Supplied data START

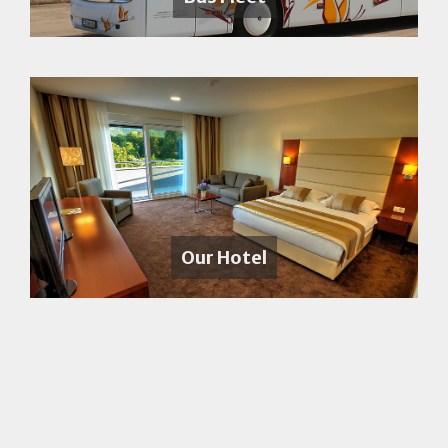
Our Hotel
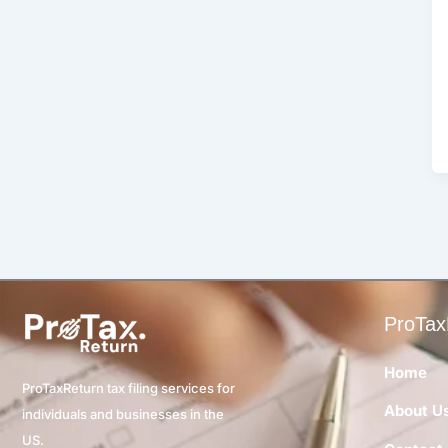
ProTax
Home
ProTaxReturn tax filing services for
About U
individuals and businesses in the
US.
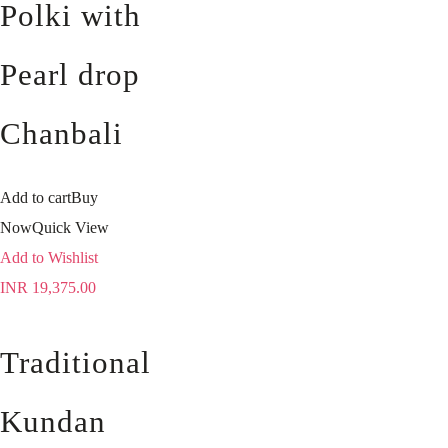
Polki with
Pearl drop
Chanbali
Add to cart
Buy
Now
Quick View
Add to Wishlist
INR
19,375.00
Traditional
Kundan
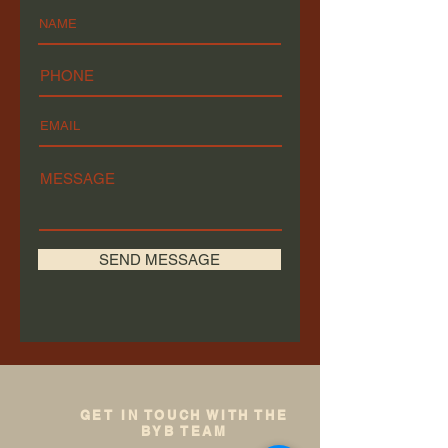
SEND MESSAGE
GET IN TOUCH WITH THE
BYB TEAM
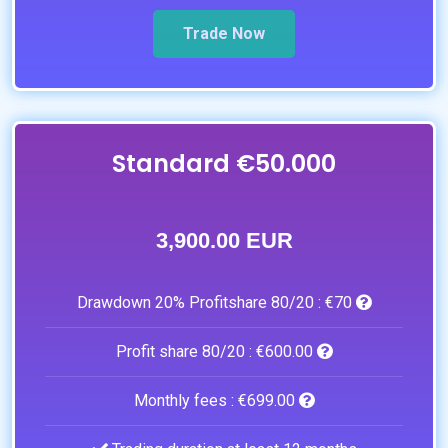
Trade Now
Standard €50.000
3,900.00 EUR
Drawdown 20% Profitshare 80/20 :
€70
Profit share 80/20 :
€600.00
Monthly fees :
€699.00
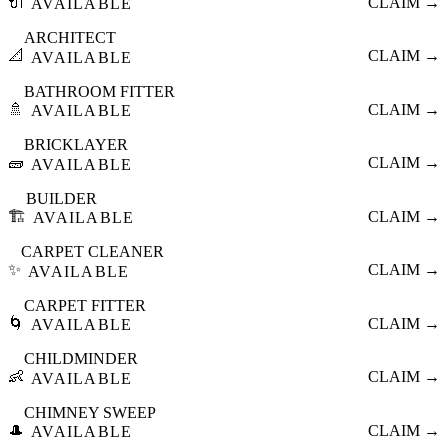
🔌
CLAIM →
AVAILABLE
ARCHITECT
📐
CLAIM →
AVAILABLE
BATHROOM FITTER
🚿
CLAIM →
AVAILABLE
BRICKLAYER
🧱
CLAIM →
AVAILABLE
BUILDER
🏗️
CLAIM →
AVAILABLE
CARPET CLEANER
✨
CLAIM →
AVAILABLE
CARPET FITTER
🌀
CLAIM →
AVAILABLE
CHILDMINDER
👶
CLAIM →
AVAILABLE
CHIMNEY SWEEP
🎩
CLAIM →
AVAILABLE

Supplied data END

- [Your assignment]:
All records above are to be output verbatim, with their pictures omitted.

- [Answer space]:
Our Hotel
ProTax
Home
ProTaxReturn tax filing services for
About U
individuals and businesses in the
US.
Polki with
Pearl drop
Chanbali
Add to cart
Buy
Now
Quick View
Add to Wishlist
INR
19,375.00
Traditional
Kundan
SEND MESSAGE
GET IN TOUCH WITH THE
BYB TEAM
Trade Now
Standard €50.000
3,900.00 EUR
Drawdown 20% Profitshare 80/20 :
€70
Profit share 80/20 :
€600.00
Monthly fees :
€699.00
🔌
CLAIM →
AVAILABLE
ARCHITECT
📐
CLAIM →
AVAILABLE
BATHROOM FITTER
🚿
CLAIM →
AVAILABLE
BRICKLAYER
🧱
CLAIM →
AVAILABLE
BUILDER
🏗️
CLAIM →
AVAILABLE
CARPET CLEANER
✨
CLAIM →
AVAILABLE
CARPET FITTER
🌀
CLAIM →
AVAILABLE
CHILDMINDER
👶
CLAIM →
AVAILABLE
CHIMNEY SWEEP
🎩
CLAIM →
AVAILABLE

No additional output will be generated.